EXERCISE DETAILS — Word for word, set down every line of the entries below from the line with "nose: (302, 878)" to the line with "right back paw: (95, 1136)", including both, and no other line.

Stored dataset items:

________________________________________

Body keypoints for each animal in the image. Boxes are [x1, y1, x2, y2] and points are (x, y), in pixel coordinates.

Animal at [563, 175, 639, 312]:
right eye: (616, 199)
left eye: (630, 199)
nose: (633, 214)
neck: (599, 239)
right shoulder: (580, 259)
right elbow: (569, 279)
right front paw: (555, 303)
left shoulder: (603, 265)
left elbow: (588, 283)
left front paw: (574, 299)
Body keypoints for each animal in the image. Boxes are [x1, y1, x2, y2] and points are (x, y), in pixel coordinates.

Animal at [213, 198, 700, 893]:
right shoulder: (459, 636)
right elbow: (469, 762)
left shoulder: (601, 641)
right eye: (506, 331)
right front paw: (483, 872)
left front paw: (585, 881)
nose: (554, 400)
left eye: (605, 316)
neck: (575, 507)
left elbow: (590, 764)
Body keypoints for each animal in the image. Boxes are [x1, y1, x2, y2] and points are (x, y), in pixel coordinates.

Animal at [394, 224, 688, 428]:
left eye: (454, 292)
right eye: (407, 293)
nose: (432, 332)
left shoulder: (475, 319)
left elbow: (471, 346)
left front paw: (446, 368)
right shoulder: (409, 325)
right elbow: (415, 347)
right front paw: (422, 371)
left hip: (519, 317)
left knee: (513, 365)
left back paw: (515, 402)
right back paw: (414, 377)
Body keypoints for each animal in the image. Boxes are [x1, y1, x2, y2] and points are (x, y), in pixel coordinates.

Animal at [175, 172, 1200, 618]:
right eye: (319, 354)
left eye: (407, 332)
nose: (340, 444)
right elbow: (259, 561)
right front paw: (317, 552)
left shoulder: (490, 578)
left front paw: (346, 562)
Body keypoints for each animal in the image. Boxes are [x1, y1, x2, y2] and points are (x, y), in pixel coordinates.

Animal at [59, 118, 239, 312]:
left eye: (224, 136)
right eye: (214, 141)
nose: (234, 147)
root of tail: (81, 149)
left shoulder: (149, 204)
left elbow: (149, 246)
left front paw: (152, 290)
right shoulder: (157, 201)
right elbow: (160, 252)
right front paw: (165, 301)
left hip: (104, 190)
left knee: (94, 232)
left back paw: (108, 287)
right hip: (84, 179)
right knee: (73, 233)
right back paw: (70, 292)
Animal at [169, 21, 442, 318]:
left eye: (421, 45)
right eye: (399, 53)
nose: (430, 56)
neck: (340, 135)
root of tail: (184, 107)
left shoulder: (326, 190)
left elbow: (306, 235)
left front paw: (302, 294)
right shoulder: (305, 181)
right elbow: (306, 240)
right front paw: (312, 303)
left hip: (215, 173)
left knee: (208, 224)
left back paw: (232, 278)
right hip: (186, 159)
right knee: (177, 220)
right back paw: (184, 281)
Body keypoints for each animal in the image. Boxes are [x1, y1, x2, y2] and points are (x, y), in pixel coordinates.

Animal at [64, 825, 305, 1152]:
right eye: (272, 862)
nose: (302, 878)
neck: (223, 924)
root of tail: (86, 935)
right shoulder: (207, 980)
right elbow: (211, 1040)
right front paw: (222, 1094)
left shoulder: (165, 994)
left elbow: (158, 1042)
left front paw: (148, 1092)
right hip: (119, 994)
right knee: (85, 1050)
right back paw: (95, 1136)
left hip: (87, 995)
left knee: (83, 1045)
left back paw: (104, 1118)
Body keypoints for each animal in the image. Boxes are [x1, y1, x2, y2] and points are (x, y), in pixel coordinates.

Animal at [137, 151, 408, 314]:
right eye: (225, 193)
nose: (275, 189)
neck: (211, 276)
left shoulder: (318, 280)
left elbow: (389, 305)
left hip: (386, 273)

________________________________________

ANSWER BOX —
nose: (302, 878)
neck: (223, 924)
root of tail: (86, 935)
right shoulder: (207, 980)
right elbow: (211, 1040)
right front paw: (222, 1094)
left shoulder: (165, 994)
left elbow: (158, 1042)
left front paw: (148, 1092)
right hip: (119, 994)
right knee: (85, 1050)
right back paw: (95, 1136)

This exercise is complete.